(Collected data)
• • • • • • •
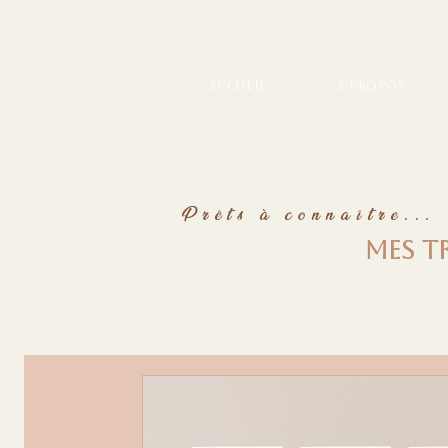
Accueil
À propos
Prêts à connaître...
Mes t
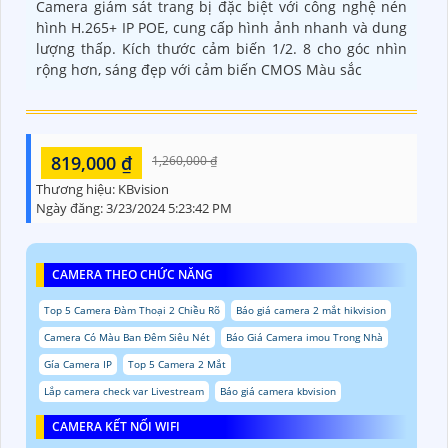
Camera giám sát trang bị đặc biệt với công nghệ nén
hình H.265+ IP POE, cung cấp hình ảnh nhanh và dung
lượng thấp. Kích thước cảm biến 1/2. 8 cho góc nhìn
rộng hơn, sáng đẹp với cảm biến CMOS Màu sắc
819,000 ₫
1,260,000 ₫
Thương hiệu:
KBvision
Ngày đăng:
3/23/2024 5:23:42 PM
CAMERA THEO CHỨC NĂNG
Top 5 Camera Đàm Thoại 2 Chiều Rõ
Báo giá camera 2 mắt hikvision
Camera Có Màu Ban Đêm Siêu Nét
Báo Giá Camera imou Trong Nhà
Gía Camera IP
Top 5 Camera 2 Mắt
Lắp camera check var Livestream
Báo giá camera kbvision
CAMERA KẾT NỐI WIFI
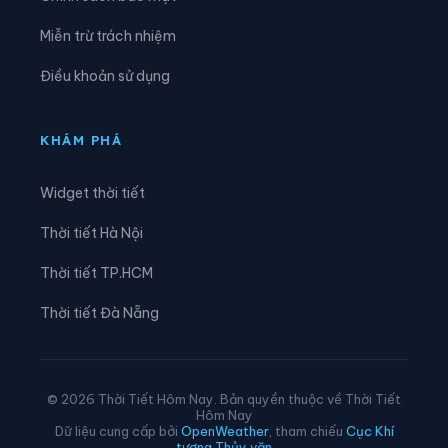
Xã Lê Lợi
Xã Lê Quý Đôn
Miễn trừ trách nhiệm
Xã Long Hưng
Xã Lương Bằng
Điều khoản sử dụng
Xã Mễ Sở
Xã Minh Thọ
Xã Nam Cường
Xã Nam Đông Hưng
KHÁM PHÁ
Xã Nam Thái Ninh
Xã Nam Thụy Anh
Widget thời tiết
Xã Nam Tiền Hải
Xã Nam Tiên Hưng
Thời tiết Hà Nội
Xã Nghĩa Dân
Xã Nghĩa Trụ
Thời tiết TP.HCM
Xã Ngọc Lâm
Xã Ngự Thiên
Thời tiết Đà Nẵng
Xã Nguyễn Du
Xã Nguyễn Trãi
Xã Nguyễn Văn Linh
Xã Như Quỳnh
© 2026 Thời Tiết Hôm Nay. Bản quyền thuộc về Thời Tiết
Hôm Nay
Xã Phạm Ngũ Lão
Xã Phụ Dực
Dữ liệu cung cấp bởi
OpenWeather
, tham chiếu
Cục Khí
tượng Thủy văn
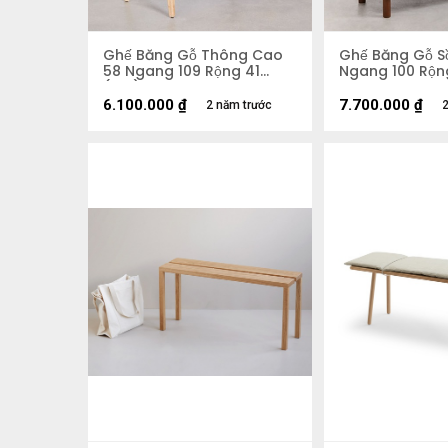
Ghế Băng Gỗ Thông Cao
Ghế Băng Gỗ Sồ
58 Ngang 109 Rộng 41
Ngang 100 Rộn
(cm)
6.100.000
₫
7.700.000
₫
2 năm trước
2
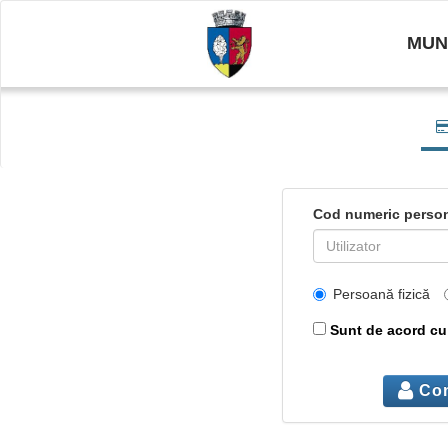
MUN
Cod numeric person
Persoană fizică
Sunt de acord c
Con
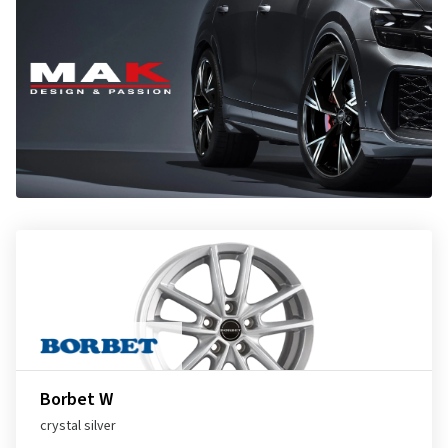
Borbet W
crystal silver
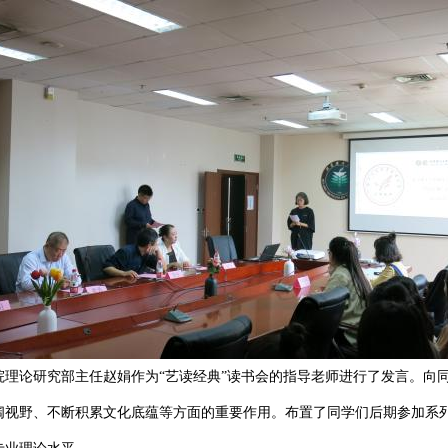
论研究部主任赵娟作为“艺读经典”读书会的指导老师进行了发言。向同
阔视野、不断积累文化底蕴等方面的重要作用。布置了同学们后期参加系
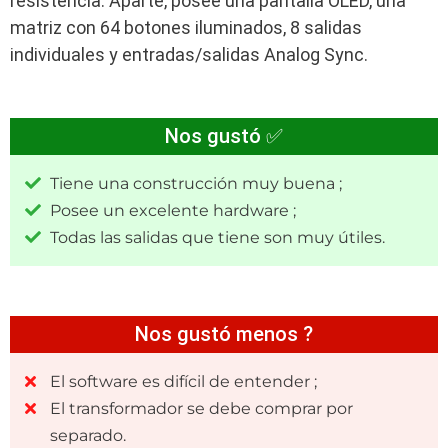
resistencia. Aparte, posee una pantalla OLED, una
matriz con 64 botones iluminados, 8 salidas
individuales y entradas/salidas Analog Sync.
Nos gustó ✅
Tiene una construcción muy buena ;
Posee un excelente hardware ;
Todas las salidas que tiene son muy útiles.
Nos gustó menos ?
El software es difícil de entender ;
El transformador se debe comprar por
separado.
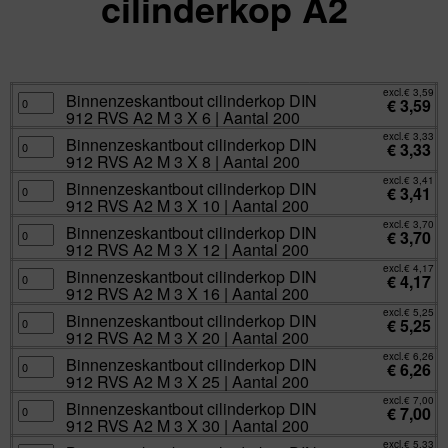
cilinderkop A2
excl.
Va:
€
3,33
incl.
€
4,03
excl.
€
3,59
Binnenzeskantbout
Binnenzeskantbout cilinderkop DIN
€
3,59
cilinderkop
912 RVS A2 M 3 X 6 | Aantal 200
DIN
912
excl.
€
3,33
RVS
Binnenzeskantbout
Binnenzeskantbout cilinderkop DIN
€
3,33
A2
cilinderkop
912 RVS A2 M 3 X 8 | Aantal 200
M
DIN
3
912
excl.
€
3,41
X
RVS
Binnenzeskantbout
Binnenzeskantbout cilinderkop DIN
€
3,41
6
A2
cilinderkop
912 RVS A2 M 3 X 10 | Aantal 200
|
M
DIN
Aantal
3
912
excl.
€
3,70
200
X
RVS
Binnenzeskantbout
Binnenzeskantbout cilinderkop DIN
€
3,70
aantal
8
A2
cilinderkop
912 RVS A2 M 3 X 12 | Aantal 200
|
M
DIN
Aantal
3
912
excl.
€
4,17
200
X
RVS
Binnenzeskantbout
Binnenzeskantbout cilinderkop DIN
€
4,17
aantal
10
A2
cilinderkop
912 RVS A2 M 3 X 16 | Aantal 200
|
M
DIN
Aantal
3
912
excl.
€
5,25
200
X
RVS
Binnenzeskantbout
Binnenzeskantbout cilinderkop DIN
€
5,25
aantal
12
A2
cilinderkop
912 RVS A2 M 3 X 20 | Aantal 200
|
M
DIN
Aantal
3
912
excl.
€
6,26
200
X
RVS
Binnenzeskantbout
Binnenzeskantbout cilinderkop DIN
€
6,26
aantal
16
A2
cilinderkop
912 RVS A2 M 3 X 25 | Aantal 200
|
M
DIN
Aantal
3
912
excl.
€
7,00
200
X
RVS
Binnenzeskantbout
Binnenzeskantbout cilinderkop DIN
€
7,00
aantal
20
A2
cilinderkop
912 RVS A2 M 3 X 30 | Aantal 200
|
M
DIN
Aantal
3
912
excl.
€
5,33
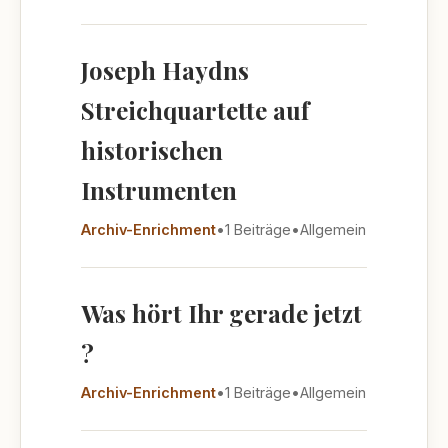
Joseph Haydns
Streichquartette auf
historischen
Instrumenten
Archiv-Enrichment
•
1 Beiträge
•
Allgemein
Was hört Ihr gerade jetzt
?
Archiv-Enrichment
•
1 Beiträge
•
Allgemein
• • • • • • •
- **Task brief**: Give the number of lines in the entries above that include the word "salidas", and nothing more.

- **Solution for this task**: 3